WORK ORDER: Extract every line from the records below that contains the word "Lượng".

EXTRACTED DATA:
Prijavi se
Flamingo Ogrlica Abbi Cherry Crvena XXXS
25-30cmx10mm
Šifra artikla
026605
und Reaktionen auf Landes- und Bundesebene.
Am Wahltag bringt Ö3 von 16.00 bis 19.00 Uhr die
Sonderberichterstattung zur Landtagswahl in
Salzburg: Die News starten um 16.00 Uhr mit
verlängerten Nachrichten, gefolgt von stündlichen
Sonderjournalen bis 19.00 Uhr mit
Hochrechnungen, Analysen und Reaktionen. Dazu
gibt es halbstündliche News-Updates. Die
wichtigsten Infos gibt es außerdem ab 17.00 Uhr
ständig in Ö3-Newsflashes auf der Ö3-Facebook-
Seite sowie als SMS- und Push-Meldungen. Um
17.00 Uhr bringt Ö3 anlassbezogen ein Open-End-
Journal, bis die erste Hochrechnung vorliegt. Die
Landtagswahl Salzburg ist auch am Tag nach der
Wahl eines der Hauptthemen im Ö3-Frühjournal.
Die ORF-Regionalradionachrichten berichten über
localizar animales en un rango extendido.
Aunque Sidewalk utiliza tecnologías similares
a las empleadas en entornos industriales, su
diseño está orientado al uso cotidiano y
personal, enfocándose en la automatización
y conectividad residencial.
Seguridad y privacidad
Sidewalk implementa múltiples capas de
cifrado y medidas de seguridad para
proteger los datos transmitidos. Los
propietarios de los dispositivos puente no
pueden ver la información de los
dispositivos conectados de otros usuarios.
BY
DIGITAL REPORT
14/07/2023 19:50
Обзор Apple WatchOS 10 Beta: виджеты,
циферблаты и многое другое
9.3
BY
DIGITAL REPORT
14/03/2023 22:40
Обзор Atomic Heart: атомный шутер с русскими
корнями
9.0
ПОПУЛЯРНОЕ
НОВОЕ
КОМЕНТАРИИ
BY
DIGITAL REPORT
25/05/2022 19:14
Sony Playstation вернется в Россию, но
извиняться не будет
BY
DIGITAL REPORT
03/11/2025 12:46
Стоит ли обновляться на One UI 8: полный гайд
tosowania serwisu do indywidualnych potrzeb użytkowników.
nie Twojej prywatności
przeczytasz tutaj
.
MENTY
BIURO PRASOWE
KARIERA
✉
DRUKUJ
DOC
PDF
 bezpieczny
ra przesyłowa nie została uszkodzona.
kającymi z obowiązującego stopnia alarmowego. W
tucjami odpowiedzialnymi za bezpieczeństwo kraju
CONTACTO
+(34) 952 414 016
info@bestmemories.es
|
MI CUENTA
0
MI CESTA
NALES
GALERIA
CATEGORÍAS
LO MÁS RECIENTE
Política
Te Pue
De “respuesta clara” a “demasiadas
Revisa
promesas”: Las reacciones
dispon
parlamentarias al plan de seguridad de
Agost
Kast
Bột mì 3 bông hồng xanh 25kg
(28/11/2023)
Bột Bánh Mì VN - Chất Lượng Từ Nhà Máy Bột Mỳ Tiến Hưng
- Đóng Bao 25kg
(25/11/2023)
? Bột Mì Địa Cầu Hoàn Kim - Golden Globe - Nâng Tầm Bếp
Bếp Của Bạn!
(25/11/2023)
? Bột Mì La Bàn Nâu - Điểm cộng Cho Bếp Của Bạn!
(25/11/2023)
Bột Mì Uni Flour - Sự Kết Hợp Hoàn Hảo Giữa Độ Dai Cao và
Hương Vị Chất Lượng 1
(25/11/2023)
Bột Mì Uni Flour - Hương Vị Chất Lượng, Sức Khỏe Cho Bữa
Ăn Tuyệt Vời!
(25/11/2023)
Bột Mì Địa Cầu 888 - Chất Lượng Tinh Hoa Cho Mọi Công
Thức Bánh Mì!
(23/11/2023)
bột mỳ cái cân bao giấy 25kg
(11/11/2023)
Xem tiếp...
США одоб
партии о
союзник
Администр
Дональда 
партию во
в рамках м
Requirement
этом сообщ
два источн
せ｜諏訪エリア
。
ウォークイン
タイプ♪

ANSWER SPACE:
Bột Bánh Mì VN - Chất Lượng Từ Nhà Máy Bột Mỳ Tiến Hưng
Hương Vị Chất Lượng 1
Bột Mì Uni Flour - Hương Vị Chất Lượng, Sức Khỏe Cho Bữa
Bột Mì Địa Cầu 888 - Chất Lượng Tinh Hoa Cho Mọi Công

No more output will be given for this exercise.